Segundo a Comissão EAT-Lancet 2025, mesmo com o fim dos combustíveis fósseis, os sistemas alimentares atuais podem levar o planeta além da meta de 1,5 °C. Responsáveis por cerca de 30% das emissões globais, esses sistemas precisam ser reformulados para reduzir impactos ambientais e evitar milhões de mortes prematuras. Na América Latina, mais de 70% dos países enfrentam eventos climáticos extremos que afetam diretamente a produção de alimentos e os meios de subsistência rural.
Nesse contexto, os sistemas agroflorestais ganham destaque como alternativa sustentável. Em Minas Gerais, o Instituto Terra e o povo Krenak colocam em prática um modelo que alia restauração ambiental à produção diversificada de alimentos. Espécies como cacau, mandioca, banana e jenipapo são cultivadas em consórcios adaptados à cultura local, o que reforça a autonomia alimentar e gera renda para a comunidade.
No sul da Bahia, Ernst Götsch aplica há décadas os princípios da agricultura sintrópica. Sem uso de irrigação ou insumos externos, sua fazenda mantém solos férteis e temperaturas mais baixas. “O maior insumo externo que você precisa é conhecimento”, afirma. “Com sua capacidade de pensamento abstrato e de construir ferramentas complexas, acredito que o ser humano apareceu neste planeta para dar uma outra dimensão à vida. Vida cria mais vida. Nós não vamos passar fome.

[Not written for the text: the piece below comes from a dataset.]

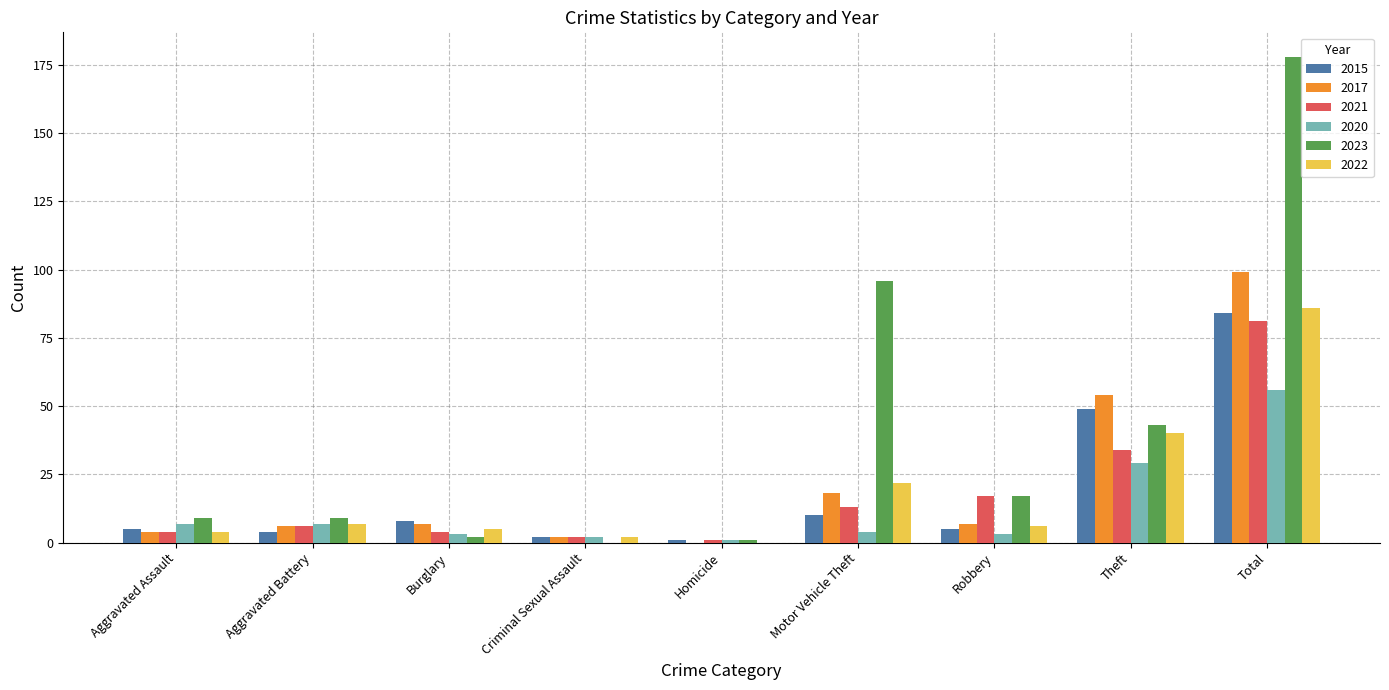

What is the difference between the 2022 values at Homicide and Criminal Sexual Assault?

2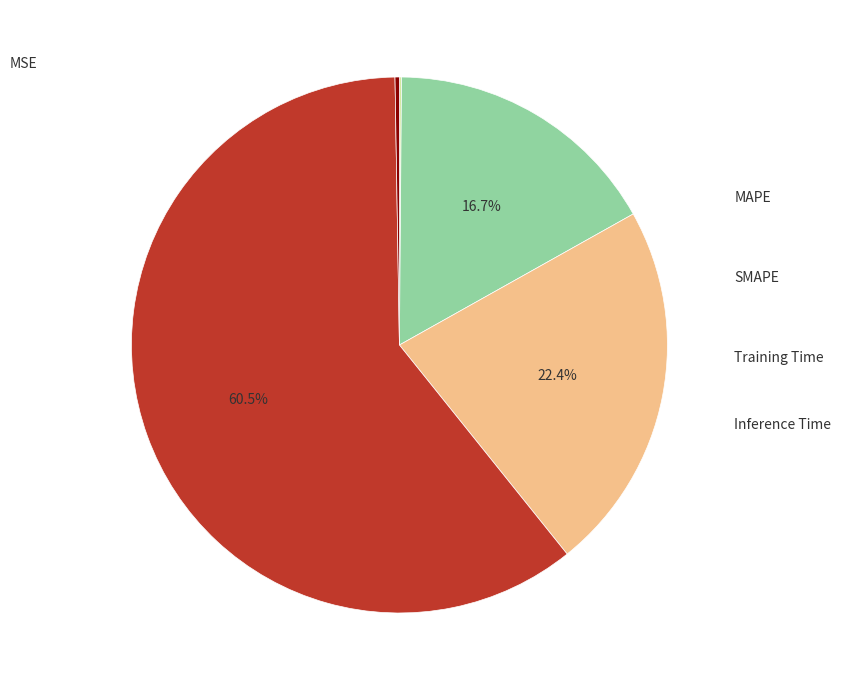

How many segments does this pie chart have?

5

Para ter abundância no país, é só envolver a nossa inteligência em um lugar mais benéfico para a vida.”
Para Götsch, políticas públicas e educação são fundamentais para ampliar o uso dos sistemas agroflorestais. “A gente pode ensinar isso nas escolas, mas para isso temos que formar professores. É possível, a passos de aprendizado, de criatividade e mudança de políticas”, conclui.